The present invention relates to a header or header box for a heat exchanger and to a heat exchanger provided with this header.
The heat exchangers in question are intended, although not exclusively, to be fitted to vehicles, and in a preferred application they form the condensers provided in the air conditioning loops or circuits of vehicles, or the radiators provided in the cooling loops or circuits of engines. However, other applications of these heat exchangers may also be envisaged without departure from the scope of the invention.
Generally, a heat exchanger for a heat loop of this type comprises a bundle of parallel tubes and two headers to which the corresponding ends of the parallel tubes are connected in a fixed and sealed way. Thus the fluid, for example the coolant used in the loop, can flow through the tubes from the upstream header, facing the compressor, toward the downstream header, facing the expander, the fluid being made to pass from the vapor phase to the liquid phase by the external forced air flow which sweeps the tubes whose surface area, increased by the addition of disrupters or dividers in the tubes and/or between the tubes, optimizes the heat exchange.

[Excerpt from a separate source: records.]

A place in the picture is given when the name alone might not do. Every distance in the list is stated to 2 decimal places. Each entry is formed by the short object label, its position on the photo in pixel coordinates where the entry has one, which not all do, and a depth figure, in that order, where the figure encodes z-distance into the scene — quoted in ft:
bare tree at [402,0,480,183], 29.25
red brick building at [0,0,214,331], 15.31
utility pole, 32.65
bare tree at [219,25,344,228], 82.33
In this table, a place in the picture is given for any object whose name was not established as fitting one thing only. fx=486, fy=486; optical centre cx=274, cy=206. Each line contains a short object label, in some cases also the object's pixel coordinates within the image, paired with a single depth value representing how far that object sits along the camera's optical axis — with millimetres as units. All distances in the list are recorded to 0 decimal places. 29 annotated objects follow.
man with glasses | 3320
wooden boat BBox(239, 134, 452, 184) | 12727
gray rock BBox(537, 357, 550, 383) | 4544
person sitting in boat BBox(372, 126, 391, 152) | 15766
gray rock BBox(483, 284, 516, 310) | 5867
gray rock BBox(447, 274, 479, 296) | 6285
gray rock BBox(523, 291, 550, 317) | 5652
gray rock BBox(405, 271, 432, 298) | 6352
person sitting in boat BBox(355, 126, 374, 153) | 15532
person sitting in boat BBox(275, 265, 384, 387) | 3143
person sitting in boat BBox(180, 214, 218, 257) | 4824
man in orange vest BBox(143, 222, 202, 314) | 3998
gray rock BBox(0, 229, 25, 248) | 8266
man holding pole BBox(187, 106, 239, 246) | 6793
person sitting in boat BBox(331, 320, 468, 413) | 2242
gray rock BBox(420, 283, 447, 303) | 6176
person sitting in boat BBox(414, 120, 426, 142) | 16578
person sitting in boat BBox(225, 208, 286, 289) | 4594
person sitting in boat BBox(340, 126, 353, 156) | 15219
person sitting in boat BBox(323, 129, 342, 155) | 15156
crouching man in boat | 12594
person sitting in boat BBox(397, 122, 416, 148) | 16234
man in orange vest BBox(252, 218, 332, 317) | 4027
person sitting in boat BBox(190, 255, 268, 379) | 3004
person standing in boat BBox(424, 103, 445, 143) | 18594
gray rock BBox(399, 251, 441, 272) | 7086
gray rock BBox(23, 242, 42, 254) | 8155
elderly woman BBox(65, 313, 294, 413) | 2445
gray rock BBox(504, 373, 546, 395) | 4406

In the present case, the exchangers are of the type produced by brazing, and the headers used may be designed in two parts, being known as “two-part headers” or “two-part header boxes”.
This type of header, which has a tubular overall shape, includes:
a header plate with a longitudinally open wall, provided with slots intended to receive the corresponding ends of the parallel fluid flow tubes; and
a cover which, after assembly, closes the longitudinal opening of the header plate, and which has a wall including at least one external collar delimiting a hole for the flow of fluid.

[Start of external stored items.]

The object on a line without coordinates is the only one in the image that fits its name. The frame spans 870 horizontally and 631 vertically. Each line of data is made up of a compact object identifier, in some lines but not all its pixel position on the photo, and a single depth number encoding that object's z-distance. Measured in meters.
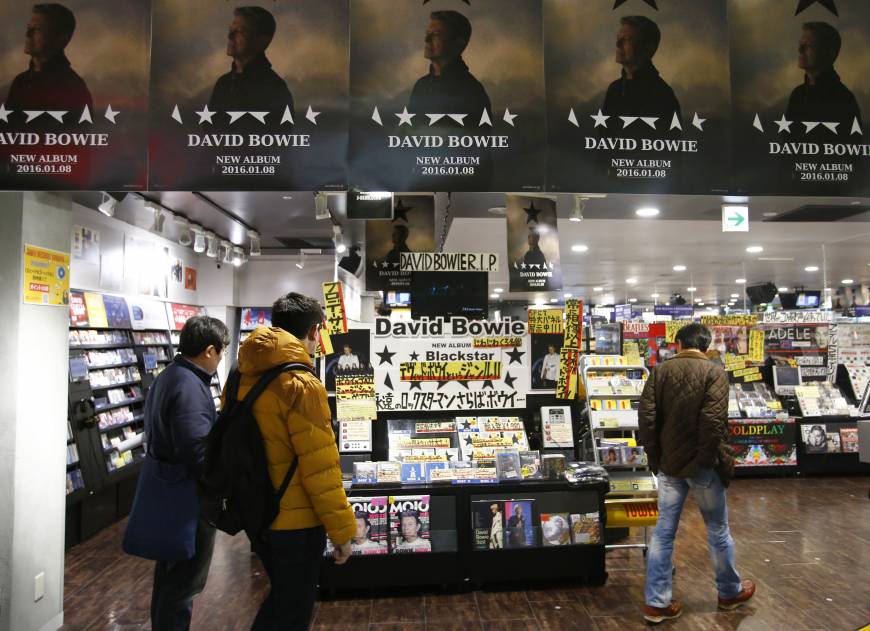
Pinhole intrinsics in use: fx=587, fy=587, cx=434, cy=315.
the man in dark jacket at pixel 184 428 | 2.55
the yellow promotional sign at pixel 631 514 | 4.38
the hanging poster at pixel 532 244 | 5.39
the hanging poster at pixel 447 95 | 2.63
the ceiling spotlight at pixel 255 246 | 8.48
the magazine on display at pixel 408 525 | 3.99
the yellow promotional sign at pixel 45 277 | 3.23
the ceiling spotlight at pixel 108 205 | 4.53
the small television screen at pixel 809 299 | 13.85
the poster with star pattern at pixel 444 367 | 4.63
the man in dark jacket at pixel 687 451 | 3.42
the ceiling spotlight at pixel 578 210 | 4.86
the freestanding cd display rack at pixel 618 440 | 4.41
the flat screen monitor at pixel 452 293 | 4.78
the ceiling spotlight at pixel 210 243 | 8.16
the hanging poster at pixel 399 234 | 5.68
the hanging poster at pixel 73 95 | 2.61
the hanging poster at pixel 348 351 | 4.67
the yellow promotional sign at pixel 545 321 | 4.71
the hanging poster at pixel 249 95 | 2.60
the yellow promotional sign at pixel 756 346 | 7.68
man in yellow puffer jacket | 2.15
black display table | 4.00
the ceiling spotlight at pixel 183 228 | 7.11
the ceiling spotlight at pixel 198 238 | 7.36
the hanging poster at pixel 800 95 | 2.77
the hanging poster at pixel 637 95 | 2.71
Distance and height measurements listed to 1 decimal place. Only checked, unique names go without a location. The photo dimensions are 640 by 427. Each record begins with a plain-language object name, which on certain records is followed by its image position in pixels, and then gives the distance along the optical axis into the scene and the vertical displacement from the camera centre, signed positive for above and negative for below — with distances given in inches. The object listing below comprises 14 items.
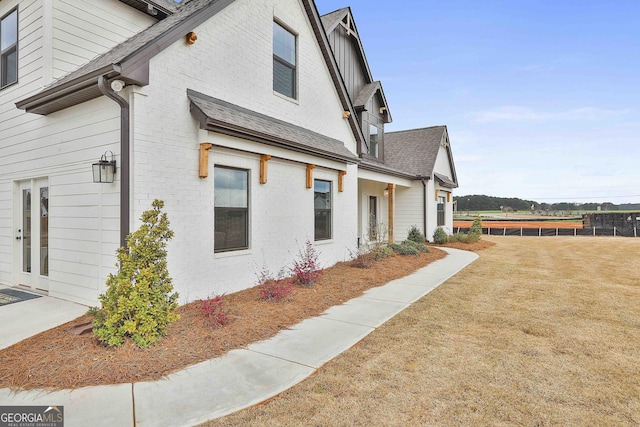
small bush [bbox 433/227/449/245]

Additionally, a connecting flange is attached to the header in a known way in order to provide a connection between the header and a conduit leading to the expander or compressor of the loop concerned. In particular, the connecting flange has an inner fluid passage which is made to face the hole in the header provided for this purpose, and the flange generally surrounds the external collar of the cover. The flange is fastened by crimping, the edges of the header plate being bent onto the corresponding edges of the flange which rests on the cover. The exchanger is placed in a brazing furnace to ensure that, notably, the header plates, the header covers and flanges, and the tubes are assembled together and sealed.

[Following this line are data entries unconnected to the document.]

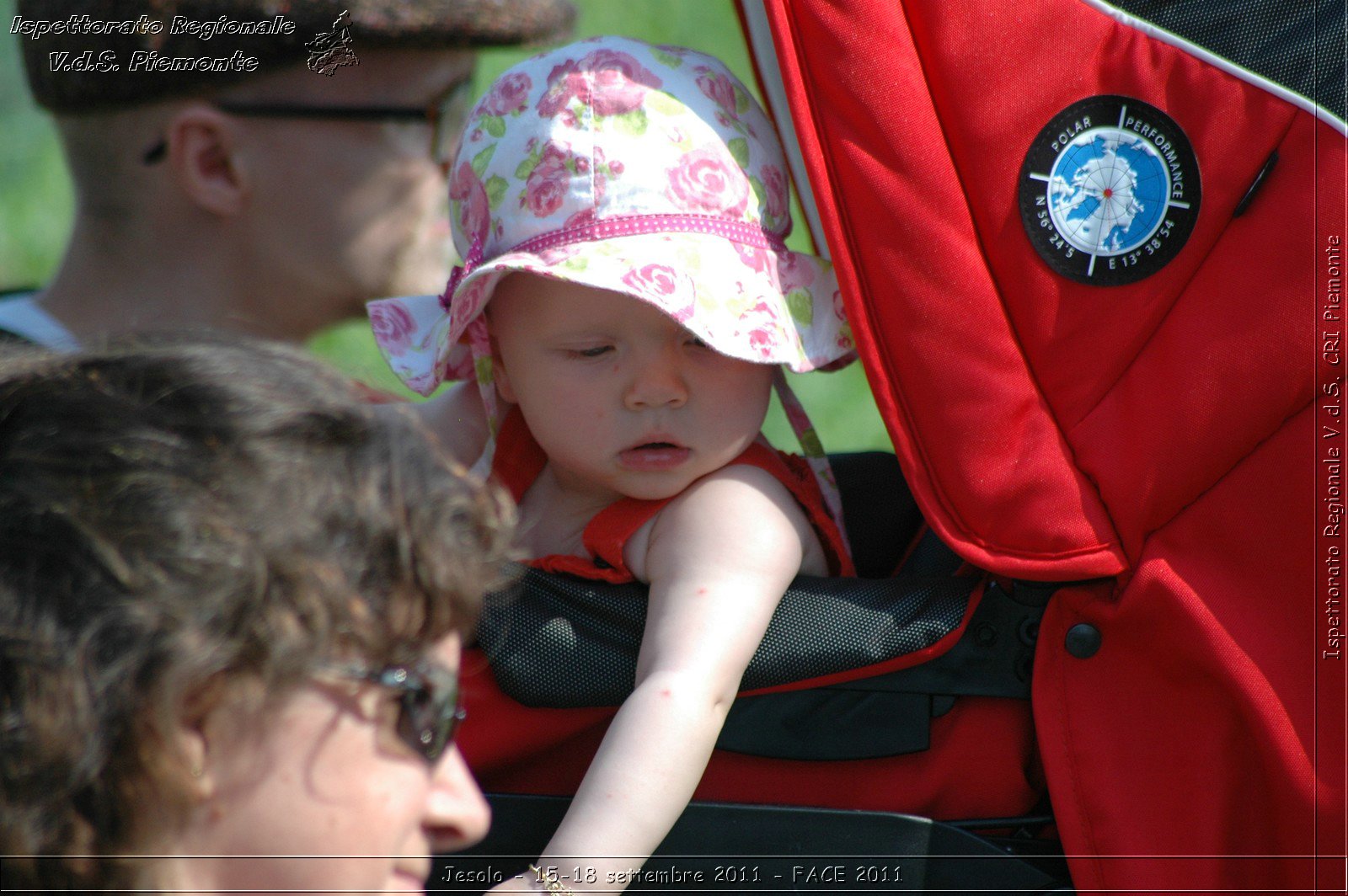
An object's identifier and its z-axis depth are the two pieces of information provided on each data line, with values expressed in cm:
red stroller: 478
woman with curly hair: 463
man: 512
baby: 486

Other flanges may also be fitted on these headers, such as flanges for fastening the exchanger to supporting parts of the vehicle, including, notably, other adjacent exchangers or the chassis of the vehicle.
Satisfactory results are obtained in this way, notably because of the collar which enables the flange to be positioned and brazed as a result of the provision of coating on the collar, and because of the crimping of the whole assembly, but this solution using a collar also gives rise to problems regarding the efficiency of the exchanger.
This is because the double thickness of the collar wall measured along the diameter tends to significantly reduce the available passage cross section. Consequently there is an increased pressure drop at this point.
This becomes more critical in the aforesaid case of a condenser-type exchanger in which the flange is crimped between the cover and the bent edges of the header plate of each header. Therefore, since the inside diameter of the collar, that is to say the diameter of the hole for the flow of coolant, is restricted by the width of the header (which cannot be increased, owing to unavoidable space constraints), or, in other words, is determined by the crimping width of the two edges of the plate which are bent toward one another, by the two thicknesses of the flange delimiting the passage, and by the two diametric thicknesses of the wall of the collar which extends from the cover, the cross section of the hole in the collar is limited.